With Chiron now in the hands of players on PC, and on Xbox with the next patch sometime before January and Smite World Championships, attention turns to the game’s next chapter. The addition of a new pantheon is very similar to deciding on a new god, but with the added factor of audience involvement.

“We did do a broad look at what all the different pantheons we could add were, but I think we went with Japan because it was by far the most requested among our playerbase, and that has a big impact on us,” Zier says. “When our players really want something we want to be able to deliver that for them.”

The team currently has three gods from the Shinto religion in the pipeline, with the first ready for a big reveal at SWC in January. You can catch a very brief sneak peek of the god’s concept design at the end of the latest developer update, although a fairly standard samurai affair is unlikely to give many large clues as to who is in store, and according to Zier there are certainly going to be a few.

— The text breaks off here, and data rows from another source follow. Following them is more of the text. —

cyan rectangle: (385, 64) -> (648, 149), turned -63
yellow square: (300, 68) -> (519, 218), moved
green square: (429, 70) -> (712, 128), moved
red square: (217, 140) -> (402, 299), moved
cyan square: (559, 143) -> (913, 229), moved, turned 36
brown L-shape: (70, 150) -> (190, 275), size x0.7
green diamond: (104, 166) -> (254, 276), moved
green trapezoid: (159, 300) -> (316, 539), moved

“We also wanted to get a pantheon that has a lot of depth to it, so we can build out a lot of characters over the course of the year” he says. “Some of the pantheons we were looking at, though really exciting, only had maybe two or three fun characters to do and it was starting to trail off a little. And we might come back to do those later on but we wanted another really big pantheon that we could sink our teeth into.”

So far, Zier has five gods from the Shinto religion planned out for this year, one for each of the major roles within Smite (so you can fill an entire team comp, supposedly). But after that, it’s open season again, as the team will begin looking at many of the other mythologies of Japan and revisiting old haunts again. There’s no shortage of inspiration, that’s for sure.